EXERCISE DETAILS | Arrange the lines below as a Markdown table with the columns Row and Line, skipping any blank ones. Begin at the line that contains "scientific name: Eupatorium cannabinum" and stop after the line that contains "genus: Fagus".
* START EXTRACTED RECORDS *
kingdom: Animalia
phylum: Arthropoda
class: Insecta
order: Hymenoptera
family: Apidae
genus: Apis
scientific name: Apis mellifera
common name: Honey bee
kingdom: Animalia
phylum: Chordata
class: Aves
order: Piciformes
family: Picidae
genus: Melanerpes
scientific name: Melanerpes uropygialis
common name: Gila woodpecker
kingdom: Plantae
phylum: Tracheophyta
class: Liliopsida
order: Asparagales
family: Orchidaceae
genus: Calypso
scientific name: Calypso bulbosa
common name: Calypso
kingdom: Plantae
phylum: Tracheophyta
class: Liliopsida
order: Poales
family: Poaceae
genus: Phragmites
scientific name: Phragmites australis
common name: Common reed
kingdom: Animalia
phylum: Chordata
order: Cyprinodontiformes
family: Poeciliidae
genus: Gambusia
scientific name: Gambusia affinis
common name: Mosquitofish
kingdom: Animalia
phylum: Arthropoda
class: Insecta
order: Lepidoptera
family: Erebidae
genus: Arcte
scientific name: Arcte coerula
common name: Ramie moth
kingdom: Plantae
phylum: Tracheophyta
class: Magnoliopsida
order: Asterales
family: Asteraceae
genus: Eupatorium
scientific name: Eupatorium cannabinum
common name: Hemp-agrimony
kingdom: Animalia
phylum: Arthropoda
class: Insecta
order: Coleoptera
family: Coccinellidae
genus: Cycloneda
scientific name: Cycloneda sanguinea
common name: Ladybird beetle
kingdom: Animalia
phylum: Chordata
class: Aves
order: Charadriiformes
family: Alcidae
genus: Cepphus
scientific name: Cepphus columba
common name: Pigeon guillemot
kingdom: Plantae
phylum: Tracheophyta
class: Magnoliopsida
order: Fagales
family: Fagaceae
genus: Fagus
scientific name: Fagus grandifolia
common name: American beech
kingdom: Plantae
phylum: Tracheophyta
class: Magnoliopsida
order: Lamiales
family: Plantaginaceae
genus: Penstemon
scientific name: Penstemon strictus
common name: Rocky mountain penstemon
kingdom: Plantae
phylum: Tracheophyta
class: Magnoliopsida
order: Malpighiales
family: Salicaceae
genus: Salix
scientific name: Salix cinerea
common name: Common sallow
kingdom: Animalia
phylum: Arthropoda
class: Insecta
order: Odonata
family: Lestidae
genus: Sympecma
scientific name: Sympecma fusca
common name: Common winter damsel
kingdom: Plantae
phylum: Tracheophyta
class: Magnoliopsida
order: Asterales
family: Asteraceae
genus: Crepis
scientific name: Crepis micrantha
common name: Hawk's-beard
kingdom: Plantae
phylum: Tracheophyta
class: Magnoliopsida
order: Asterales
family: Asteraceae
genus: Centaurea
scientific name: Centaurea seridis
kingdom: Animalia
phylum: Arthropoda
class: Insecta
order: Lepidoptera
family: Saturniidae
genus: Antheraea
* END EXTRACTED RECORDS *
RIGHT ANSWER |
| Row | Line |
|---|---|
| 1 | scientific name: Eupatorium cannabinum |
| 2 | common name: Hemp-agrimony |
| 3 | kingdom: Animalia |
| 4 | phylum: Arthropoda |
| 5 | class: Insecta |
| 6 | order: Coleoptera |
| 7 | family: Coccinellidae |
| 8 | genus: Cycloneda |
| 9 | scientific name: Cycloneda sanguinea |
| 10 | common name: Ladybird beetle |
| 11 | kingdom: Animalia |
| 12 | phylum: Chordata |
| 13 | class: Aves |
| 14 | order: Charadriiformes |
| 15 | family: Alcidae |
| 16 | genus: Cepphus |
| 17 | scientific name: Cepphus columba |
| 18 | common name: Pigeon guillemot |
| 19 | kingdom: Plantae |
| 20 | phylum: Tracheophyta |
| 21 | class: Magnoliopsida |
| 22 | order: Fagales |
| 23 | family: Fagaceae |
| 24 | genus: Fagus |